The device works uses a process called Dynamic Respiratory Impedance Volume Evaluation, or DRIVE, to measure the changes in “bioimpedance,” or electrical conductivity, of the wearer’s limb as they breathe. Blood is an excellent conductor of electricity, so a patient with more blood will have greater conductivity. It’s similar in principal to the ultrasound method of measuring fluid status, which directly measures the changes in the vena cava, the body’s largest vein. But instead of measuring vein size to calculate fluid status, the new device gets the same information by measuring bioimpedance. The new device isn’t the first to use this approach, but it’s the first to incorporate fluid status measurement into a wearable device.

The researchers say their technology could effectively make fluid status another vital sign.

“This could turn fluid status into a routine diagnostic tool, the way we measure heart rate and blood pressure today,” said Kevin Ward, executive director of the U-M Center for Integrative Research in Critical Care (MCIRCC), which developed the concept and the device. “It has the potential to improve care and lower costs for millions of patients, and I think it’s a great example of how collaboration between fields like engineering and medicine can have a direct benefit on the lives of patients.”

The team has been testing a benchtop version of the sensor, built from off-the-shelf components, for more than a year. The new study will compare the accuracy of the wearable sensor to that of the conventional ultrasounds of the vena cava in patients undergoing dialysis or intensive care.

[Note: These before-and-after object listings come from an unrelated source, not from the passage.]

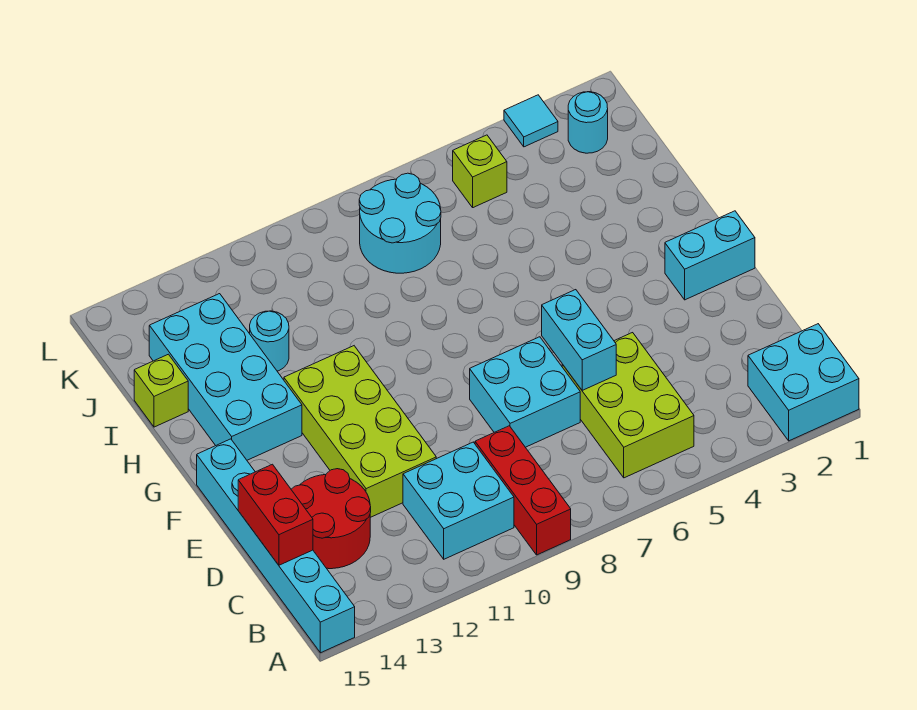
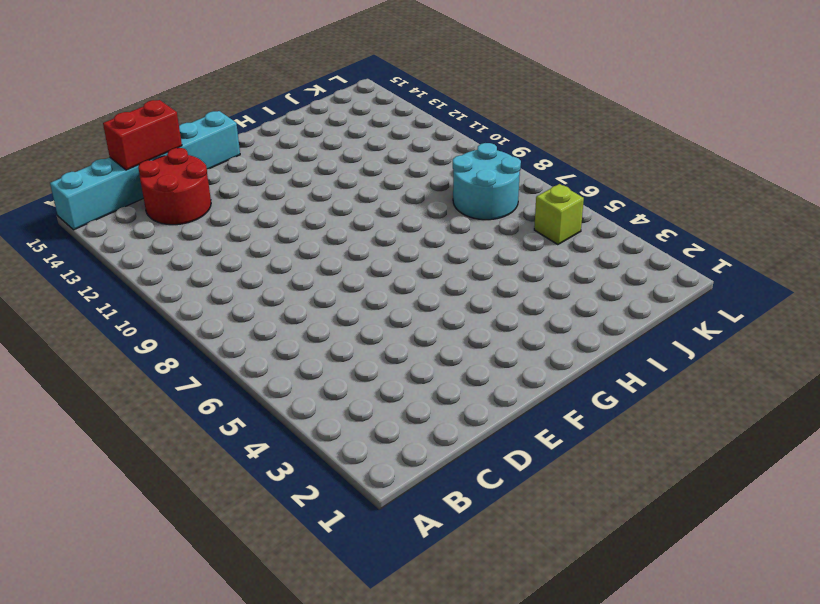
none -> cyan 2x2 brick [748,324,859,441]
none -> red 1x3 brick [475,426,571,555]
none -> lime 2x3 brick [562,333,694,478]

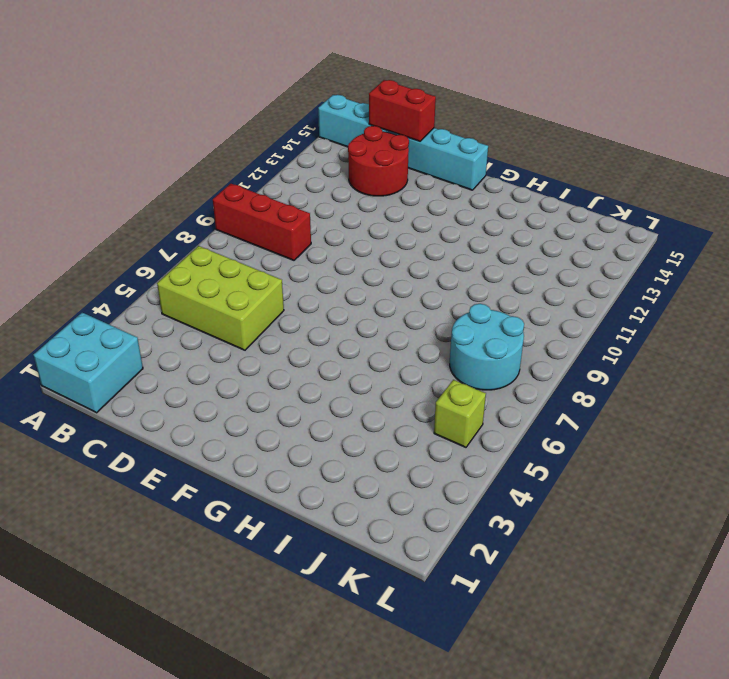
none -> cyan 2x2 brick [403,442,514,559]
none -> cyan 2x2 brick [470,337,580,447]
none -> lime 2x4 brick [284,346,436,517]

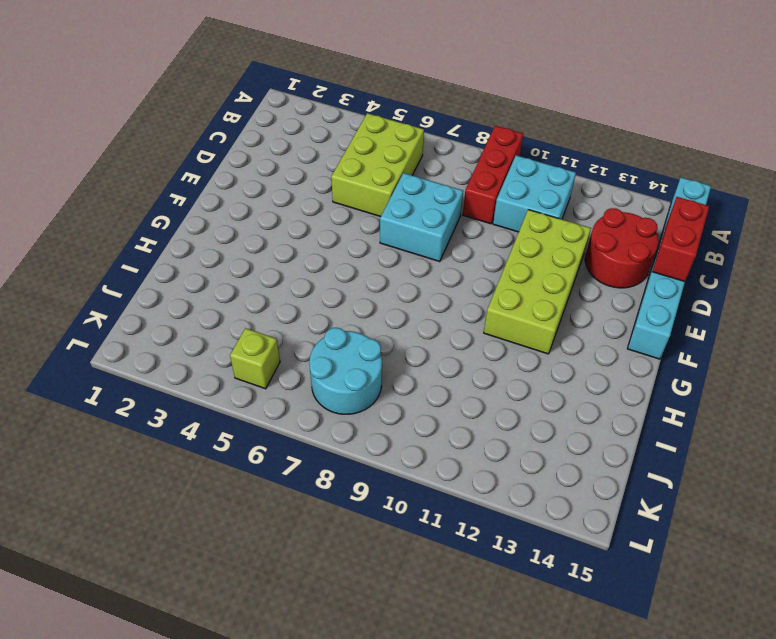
none -> cyan 2x2 brick [748,324,859,441]
none -> cyan 1x2 brick [665,211,755,300]
none -> cyan 2x4 brick [149,294,302,460]

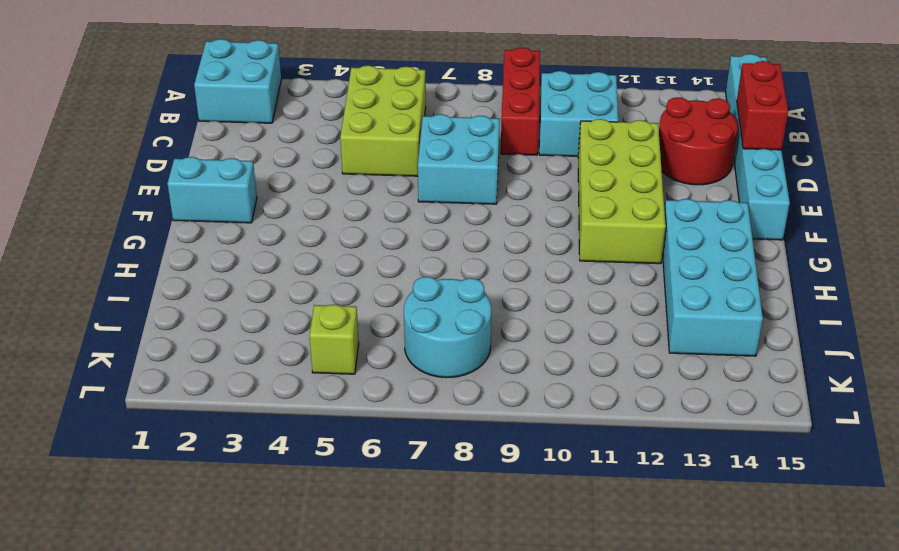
none -> cyan 1x1 round brick [249,311,289,371]
none -> lime 1x1 brick [134,354,188,427]
none -> cyan 1x1 round brick [568,92,608,153]

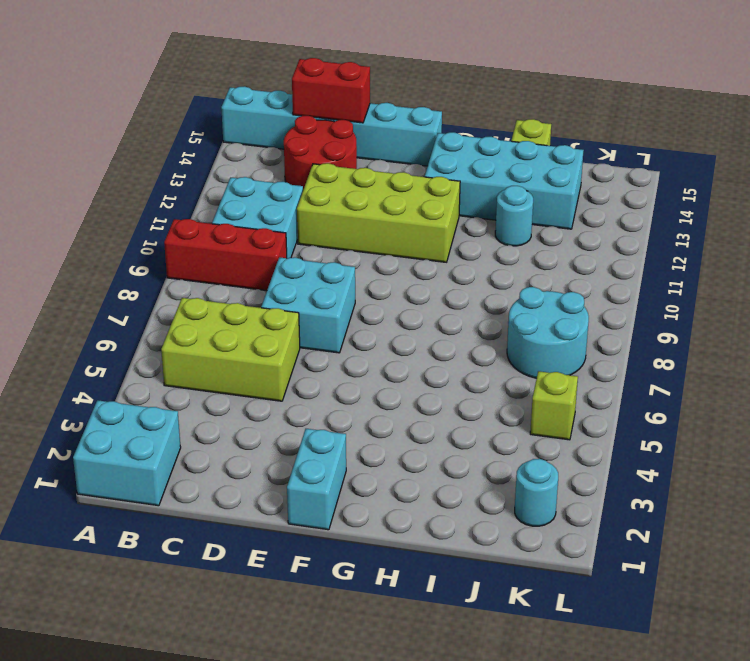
none -> cyan 1x1 tile [504,95,558,147]
none -> cyan 1x2 brick [542,290,616,390]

Current measurements like heart rate and blood pressure are diagnostic measurements that have been in place for decades or more. These methods don’t address accurately the issue that patients experiencing trauma, undergoing dialysis, or septic patients commonly have in that they can't capture the amount of blood flowing through a patient's blood vessels.

“Right now, doctors don’t have a good way to determine how much fluid to remove from a dialysis patient,” explains Hakam Tiba, a research investigator in the Department of Emergency Medicine at the U-M Health System. “They often end up removing too much, which can cause pain and fatigue, and it can also exacerbate other health problems. A wearable sensor would enable doctors to be much more precise by providing a real-time picture of the effect that dialysis has on a patient.”

A real-time stream of fluid status data could also help doctors provide better treatment to patients who need additional fluid, like sepsis patients, Belmont said. He expects the current round of testing to continue through the end of 2015. If the tests are successful, the device will go to the FDA for approval, which will likely take an additional two years before it’s available for broad use.

Funding and assistance for the project was provided by the University of Michigan Medical School’s Fast Forward Medical Innovation Translational Research and Commercialization for Life Sciences Program, by the University of Michigan Center for Integrative Research in Critical Care and by Baxter Healthcare Corporation.